Einstein is concerned that “pregnant women seeking abortion won’t be treated the same as those who want to give birth, and that violates the Alaskan Constitution.” And when, “a similar measure was proposed in 2002, the state attorney general’s office said it wouldn't hold up [in Federal Court].” This lack of funding for the State’s poorest citizens causes concern for abortions that are not medically necessary, but personally necessary. Without this right, these women become second citizens and without personal funding they may also be forced to more dangerous scenarios to terminate their pregnancy.

While Alaska attempts stricter guidelines on Medicaid funding, Alabama passed elaborate guidelines disguised a women’s interest act. Reuters reports that the Alabama House of Representatives passed legislation last month requiring an Alabama licensed physician present at every abortion. The Woman’s Health and Safety Act, as it is so generously titled, “seeks to protect the rights women have to a safe and healthy environment,” endorses Republican Mary Sue McClurkin, who also believes the act “is truly a women’s rights bill.”  

Though having an Alabama-licensed physician at every abortion performed is unnecessary and would subsequently create a higher demand for Alabama doctors causing abortions to be postponed or procedures on a piling waiting list to the point of limiting women’s right to choose. Which is unconstitutional, so we’ll see how this goes.

Probably the most conservative and limiting document on abortion trying to pass was Arkansas’s Human Heartbeat Act, which Gov. Mike Beebe (D-Ark.) vetoed earlier this week. The Human Heartbeat Act would require testing to determine “whether the fetus that that the pregnant woman is carrying possesses a detectable heartbeat,” CNN reports.

“Abortions would have been banned if the fetus had a detected heartbeat ‘and is under 12 weeks or greater gestation.’” If the state legislature overrides Beebe’s veto, this extremely limiting and narrow-minded bill could still be put into effect. It passed by 26-8 vote in the Senate and by 68-20 in the House. Beebe has also vetoed a bill that banned abortions after 20 weeks, but this veto was overridden by state legislature. Arkansas seems to know that it wants strict laws on abortion, but the procedure is again being ruled in the favor of the pregnant woman and her right to choose.

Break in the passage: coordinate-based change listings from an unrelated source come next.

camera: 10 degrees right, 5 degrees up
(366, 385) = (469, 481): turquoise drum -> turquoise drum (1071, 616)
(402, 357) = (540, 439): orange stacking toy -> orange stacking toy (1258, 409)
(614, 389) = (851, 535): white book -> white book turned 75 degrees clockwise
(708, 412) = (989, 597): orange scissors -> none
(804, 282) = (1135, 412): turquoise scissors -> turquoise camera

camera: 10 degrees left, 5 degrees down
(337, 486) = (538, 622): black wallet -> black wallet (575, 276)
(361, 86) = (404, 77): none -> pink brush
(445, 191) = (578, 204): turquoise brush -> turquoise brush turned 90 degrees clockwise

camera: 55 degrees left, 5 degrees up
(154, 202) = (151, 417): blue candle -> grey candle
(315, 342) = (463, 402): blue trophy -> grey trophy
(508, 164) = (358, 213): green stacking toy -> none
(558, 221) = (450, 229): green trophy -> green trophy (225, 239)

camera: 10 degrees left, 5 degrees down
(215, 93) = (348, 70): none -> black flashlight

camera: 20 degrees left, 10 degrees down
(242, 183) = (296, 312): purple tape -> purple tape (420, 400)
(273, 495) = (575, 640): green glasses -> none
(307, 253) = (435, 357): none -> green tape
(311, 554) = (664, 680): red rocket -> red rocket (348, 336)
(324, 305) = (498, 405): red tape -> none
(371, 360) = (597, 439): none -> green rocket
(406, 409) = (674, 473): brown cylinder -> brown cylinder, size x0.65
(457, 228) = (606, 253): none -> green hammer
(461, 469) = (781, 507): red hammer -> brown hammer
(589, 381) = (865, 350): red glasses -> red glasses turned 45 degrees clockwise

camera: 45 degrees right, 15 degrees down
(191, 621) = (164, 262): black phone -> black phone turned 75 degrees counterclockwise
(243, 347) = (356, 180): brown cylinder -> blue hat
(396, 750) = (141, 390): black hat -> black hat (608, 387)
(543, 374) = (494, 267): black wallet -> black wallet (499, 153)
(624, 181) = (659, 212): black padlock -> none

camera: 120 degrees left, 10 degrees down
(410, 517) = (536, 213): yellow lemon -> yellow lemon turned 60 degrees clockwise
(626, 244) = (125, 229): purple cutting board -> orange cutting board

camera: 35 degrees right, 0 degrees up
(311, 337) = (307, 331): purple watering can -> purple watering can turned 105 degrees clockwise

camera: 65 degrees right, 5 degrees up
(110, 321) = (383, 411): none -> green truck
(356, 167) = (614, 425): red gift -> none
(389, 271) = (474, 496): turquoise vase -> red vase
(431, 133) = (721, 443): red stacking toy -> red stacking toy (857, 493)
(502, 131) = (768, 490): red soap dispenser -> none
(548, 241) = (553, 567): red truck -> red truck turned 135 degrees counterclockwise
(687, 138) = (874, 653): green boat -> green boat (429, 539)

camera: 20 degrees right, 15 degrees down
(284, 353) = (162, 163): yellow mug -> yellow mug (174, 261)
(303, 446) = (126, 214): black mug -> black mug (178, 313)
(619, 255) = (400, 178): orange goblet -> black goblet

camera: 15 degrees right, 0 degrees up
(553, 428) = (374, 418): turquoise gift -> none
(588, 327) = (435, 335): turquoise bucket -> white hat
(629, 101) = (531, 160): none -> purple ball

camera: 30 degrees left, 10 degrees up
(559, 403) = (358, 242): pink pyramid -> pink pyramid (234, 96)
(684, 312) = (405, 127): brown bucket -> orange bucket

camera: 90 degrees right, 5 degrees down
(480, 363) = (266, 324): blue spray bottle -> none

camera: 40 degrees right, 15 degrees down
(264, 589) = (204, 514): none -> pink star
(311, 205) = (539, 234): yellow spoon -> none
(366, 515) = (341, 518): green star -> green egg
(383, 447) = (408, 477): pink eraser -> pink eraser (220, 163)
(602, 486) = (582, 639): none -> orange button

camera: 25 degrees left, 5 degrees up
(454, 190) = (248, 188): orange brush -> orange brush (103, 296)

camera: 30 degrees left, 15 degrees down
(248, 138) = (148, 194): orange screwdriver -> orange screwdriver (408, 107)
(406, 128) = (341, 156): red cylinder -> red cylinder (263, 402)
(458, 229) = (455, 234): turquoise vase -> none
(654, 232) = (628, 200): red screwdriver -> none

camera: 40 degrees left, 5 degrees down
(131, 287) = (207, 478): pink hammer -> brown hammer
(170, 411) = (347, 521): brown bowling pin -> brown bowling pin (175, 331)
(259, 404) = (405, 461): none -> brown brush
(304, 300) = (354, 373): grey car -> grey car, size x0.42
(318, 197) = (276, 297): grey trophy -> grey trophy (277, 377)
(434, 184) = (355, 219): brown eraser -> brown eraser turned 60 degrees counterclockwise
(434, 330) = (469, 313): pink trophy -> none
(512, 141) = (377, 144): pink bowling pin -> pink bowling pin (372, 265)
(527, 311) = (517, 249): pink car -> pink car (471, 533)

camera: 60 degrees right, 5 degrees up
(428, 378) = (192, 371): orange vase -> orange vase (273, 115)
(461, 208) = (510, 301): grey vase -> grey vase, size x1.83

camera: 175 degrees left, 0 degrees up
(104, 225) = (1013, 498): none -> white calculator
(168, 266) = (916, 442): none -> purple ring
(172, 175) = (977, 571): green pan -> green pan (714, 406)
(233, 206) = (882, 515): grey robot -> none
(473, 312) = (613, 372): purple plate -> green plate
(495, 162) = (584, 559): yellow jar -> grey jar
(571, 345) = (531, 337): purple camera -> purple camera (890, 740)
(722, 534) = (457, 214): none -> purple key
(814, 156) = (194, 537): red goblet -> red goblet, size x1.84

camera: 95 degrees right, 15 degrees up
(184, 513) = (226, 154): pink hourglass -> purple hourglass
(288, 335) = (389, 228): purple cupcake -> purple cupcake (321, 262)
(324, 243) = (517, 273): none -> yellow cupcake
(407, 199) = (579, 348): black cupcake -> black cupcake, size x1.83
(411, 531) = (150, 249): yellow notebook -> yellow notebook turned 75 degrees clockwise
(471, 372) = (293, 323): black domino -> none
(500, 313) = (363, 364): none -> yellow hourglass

The New York Times reports an Arizona law against Planned Parenthood funding that went into effect last May was overturned this February by Federal Judge Neil V. Wake.  The law blocked State financing for Planned Parenthood health clinics because the clinics also performed abortions.

In Federal District Court, the law unconstitutionally denied individuals on Medicaid the ability to choose health services and “the Arizona act violates the freedom of chose provision of the Medicaid Act precisely because every Medicaid beneficiary has the right to select an qualified health care provider,” Judge Wake ruled. This is similar to Medicaid conflicts in Alaska, but was overturned as it prevented any services through Planned Parenthood uncovered by Medicaid; Planned Parenthood provides much more than abortions. 

Arizona, which had the widest over all ban — not allowing Medicaid insured to use Planned Parenthood health clinics — was federally ruled unlawful. In Alaska, their similar desire to prevent state finances from covering abortions is more detailed with red tape, but Senator Coghill’s guidelines may more than likely be deemed as unconstitutional as well — due to the treatment of pregnant women who desire abortions second citizens to pregnant women those who do not. Alabama’s passed Women’s Health and Safety Act is a disguised scenario that will make abortions in the state much more difficult and more expensive, Medicaid or not. 

Arkansas’s Human Heartbeat Act is the most blatantly conservative act limiting abortion and women’s rights, deeming that fetuses with a heartbeat cannot be terminated in the state. Some states are very determined to continue limits on abortions removing accessibility to health procedures to a portion of citizens. Overturns and vetoes aid in the fight to ensure the rights of American citizens, but the jury is still out.